══ RECORDS SHOWN ══

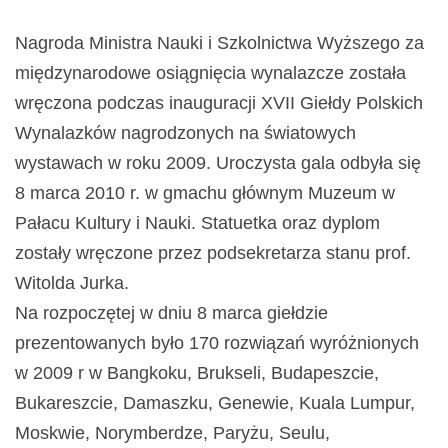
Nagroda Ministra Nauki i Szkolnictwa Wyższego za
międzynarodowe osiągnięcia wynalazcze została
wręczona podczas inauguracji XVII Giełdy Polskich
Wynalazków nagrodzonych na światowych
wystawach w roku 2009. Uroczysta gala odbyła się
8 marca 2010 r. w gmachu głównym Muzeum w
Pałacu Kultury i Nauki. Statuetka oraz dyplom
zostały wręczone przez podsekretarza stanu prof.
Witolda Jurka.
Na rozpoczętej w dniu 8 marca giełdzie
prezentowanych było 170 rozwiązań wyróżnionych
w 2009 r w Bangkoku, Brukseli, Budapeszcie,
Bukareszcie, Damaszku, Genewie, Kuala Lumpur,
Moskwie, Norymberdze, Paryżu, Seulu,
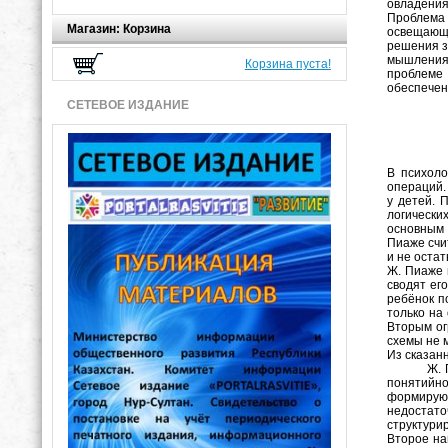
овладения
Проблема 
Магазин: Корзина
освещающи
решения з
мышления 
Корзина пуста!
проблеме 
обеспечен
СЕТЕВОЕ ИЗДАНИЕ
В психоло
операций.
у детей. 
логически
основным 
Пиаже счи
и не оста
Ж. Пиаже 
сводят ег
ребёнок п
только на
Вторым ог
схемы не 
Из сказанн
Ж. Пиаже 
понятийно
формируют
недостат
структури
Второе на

═══

* _INSTRUCTION_: Give again, word for word, each line from the one holding "wystawach w roku" through the end of the entries, and leave out any picture.

* _ANSWER TO THIS TASK_:
wystawach w roku 2009. Uroczysta gala odbyła się
8 marca 2010 r. w gmachu głównym Muzeum w
Pałacu Kultury i Nauki. Statuetka oraz dyplom
zostały wręczone przez podsekretarza stanu prof.
Witolda Jurka.
Na rozpoczętej w dniu 8 marca giełdzie
prezentowanych było 170 rozwiązań wyróżnionych
w 2009 r w Bangkoku, Brukseli, Budapeszcie,
Bukareszcie, Damaszku, Genewie, Kuala Lumpur,
Moskwie, Norymberdze, Paryżu, Seulu,
овладения
Проблема 
Магазин: Корзина
освещающи
решения з
мышления 
Корзина пуста!
проблеме 
обеспечен
СЕТЕВОЕ ИЗДАНИЕ
В психоло
операций.
у детей. 
логически
основным 
Пиаже счи
и не оста
Ж. Пиаже 
сводят ег
ребёнок п
только на
Вторым ог
схемы не 
Из сказанн
Ж. Пиаже 
понятийно
формируют
недостат
структури
Второе на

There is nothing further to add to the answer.